Le Social Science Research Council (SSRC) est un organisme
indépendant, à but non lucratif, organisation internationale fondée en 1923. Il nourrit de nouvelles générations de chercheurs en sciences sociales, favorise la recherche innovante, et mobilise
les connaissances nécessaires sur d'importantes questions d'intérêt public. Cependant, le porte-parole de l'armée ougandaise le Col Felix
Kulayigye, a qualifié jeudi le rapport comme étant la gouaille habituelle du type d’organisation oeuvrant pour tenter de rendre compte de l'argent des bailleurs de fonds.
"Ce rapport est malheureux. C'est
à partir de masques qui tentent de gagner le pain de notre sang et la sueur. L'UPDF est une des forces les plus disciplinés en Afrique et nous sommes pro-personnes. Tout le monde peut consulter
notre dossier", a déclaré Kulayigye.
En Novembre 2011, le Groupe basé à Bruxelles, International Crisis a également accusé l'UPDF de piller le bois, l'or et le diamant, non seulement en RCA, mais aussi en République Démocratique du Congo (RDC).
Culture de l'impunité
Le rapport affirme que les
représentants du gouvernement à Bangui ont affirmé que l'UPDF a permis une culture de l'impunité, parce que les responsables ont également été impliqués dans des activités illicites en République
centrafricaine, y compris l'exploitation forestière illégale, le pillage des ressources minérales et la vente de tout [on peut] penser, apportés à vélos de l'Ouganda et à bord des avions de
transport de l'UPDF, des 47 AK et des balles ".

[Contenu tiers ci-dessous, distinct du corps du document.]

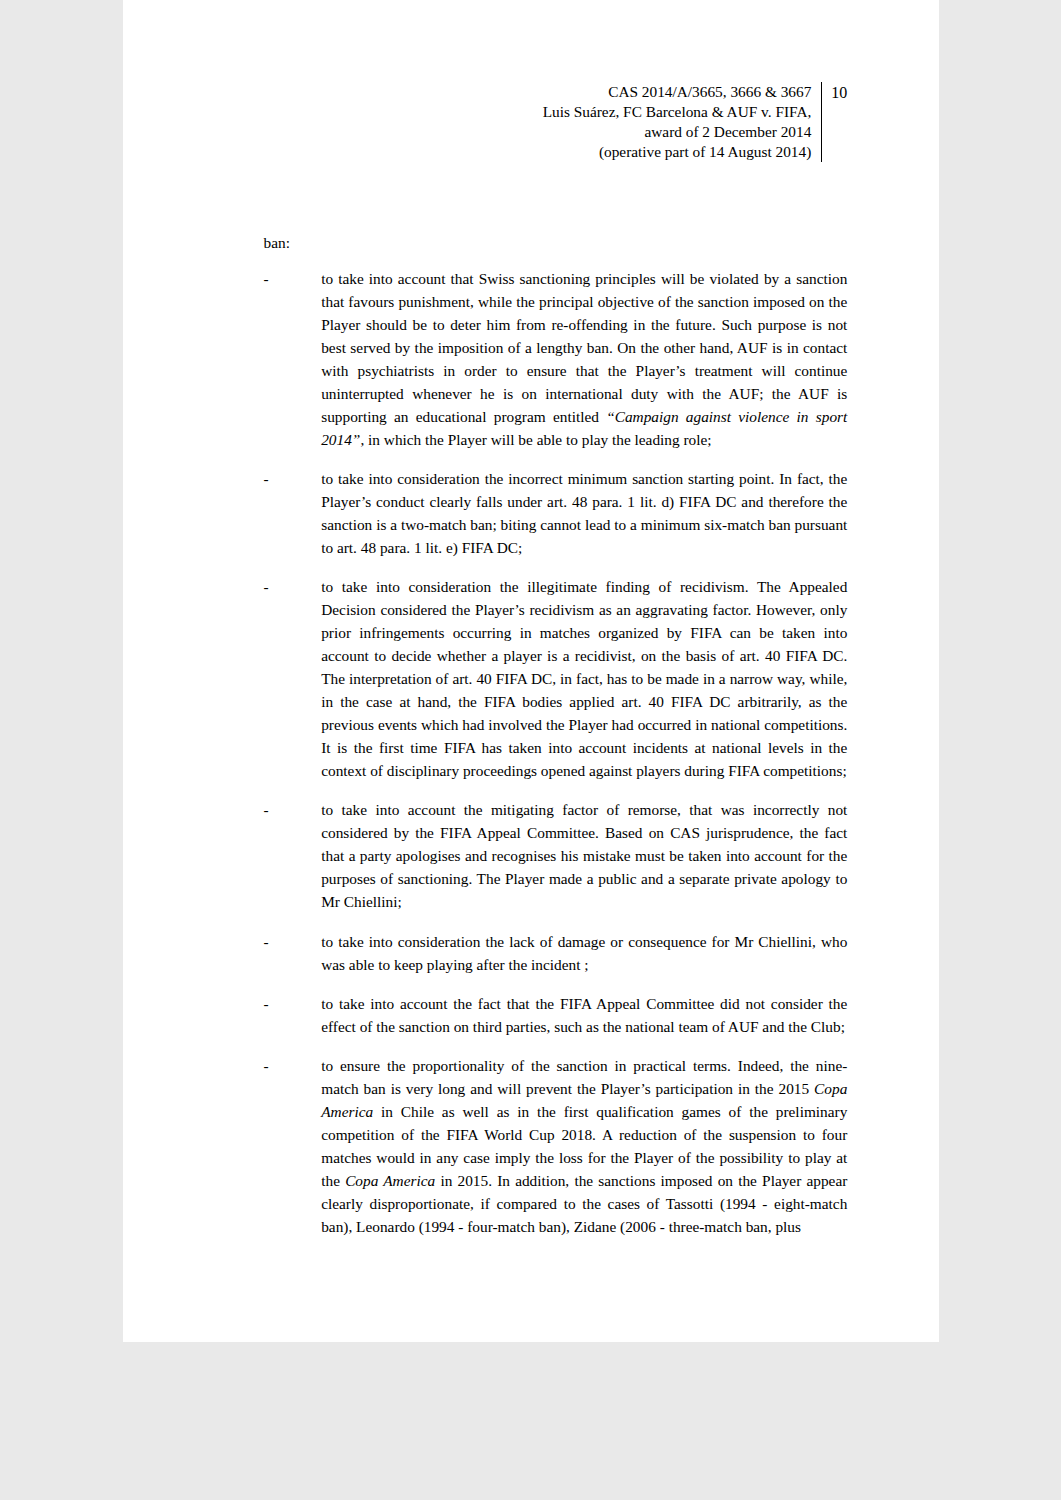CAS 2014/A/3665, 3666 & 3667
Luis Suárez, FC Barcelona & AUF v. FIFA,
award of 2 December 2014
(operative part of 14 August 2014)
10
ban:
to take into account that Swiss sanctioning principles will be violated by a sanction that favours punishment, while the principal objective of the sanction imposed on the Player should be to deter him from re-offending in the future. Such purpose is not best served by the imposition of a lengthy ban. On the other hand, AUF is in contact with psychiatrists in order to ensure that the Player’s treatment will continue uninterrupted whenever he is on international duty with the AUF; the AUF is supporting an educational program entitled “Campaign against violence in sport 2014”, in which the Player will be able to play the leading role;
to take into consideration the incorrect minimum sanction starting point. In fact, the Player’s conduct clearly falls under art. 48 para. 1 lit. d) FIFA DC and therefore the sanction is a two-match ban; biting cannot lead to a minimum six-match ban pursuant to art. 48 para. 1 lit. e) FIFA DC;
to take into consideration the illegitimate finding of recidivism. The Appealed Decision considered the Player’s recidivism as an aggravating factor. However, only prior infringements occurring in matches organized by FIFA can be taken into account to decide whether a player is a recidivist, on the basis of art. 40 FIFA DC. The interpretation of art. 40 FIFA DC, in fact, has to be made in a narrow way, while, in the case at hand, the FIFA bodies applied art. 40 FIFA DC arbitrarily, as the previous events which had involved the Player had occurred in national competitions. It is the first time FIFA has taken into account incidents at national levels in the context of disciplinary proceedings opened against players during FIFA competitions;
to take into account the mitigating factor of remorse, that was incorrectly not considered by the FIFA Appeal Committee. Based on CAS jurisprudence, the fact that a party apologises and recognises his mistake must be taken into account for the purposes of sanctioning. The Player made a public and a separate private apology to Mr Chiellini;
to take into consideration the lack of damage or consequence for Mr Chiellini, who was able to keep playing after the incident ;
to take into account the fact that the FIFA Appeal Committee did not consider the effect of the sanction on third parties, such as the national team of AUF and the Club;
to ensure the proportionality of the sanction in practical terms. Indeed, the nine-match ban is very long and will prevent the Player’s participation in the 2015 Copa America in Chile as well as in the first qualification games of the preliminary competition of the FIFA World Cup 2018. A reduction of the suspension to four matches would in any case imply the loss for the Player of the possibility to play at the Copa America in 2015. In addition, the sanctions imposed on the Player appear clearly disproportionate, if compared to the cases of Tassotti (1994 - eight-match ban), Leonardo (1994 - four-match ban), Zidane (2006 - three-match ban, plus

Lorsque la LRA a commencé à faire des incursions en RCA, le Président Museveni commencé à courtiser le soutien de son homologue, le général François Bozizé. Cela a
abouti à une visite de Bozizé en Août 2007, finalement scellée par l'accord pour l'UPDF d’entrer dans le pays pour poursuivre Joseph Kony, le chef insaisissable des rebelles. Depuis lors, la traque de Kony et ses rebelles
s'en est suivie. Après s'être échappé de la jungle de Garamba pilonnée par des hélicoptères par une opération de combat en Décembre 2008, Kony a trouvé un sanctuaire le pays francophone de la RCA. Kony et ses acolytes ont continué à
faire couler le sang et la désolation en RCA, tuant, enlevant et pillant les biens, surtout dans les villes d'Obo et Djema.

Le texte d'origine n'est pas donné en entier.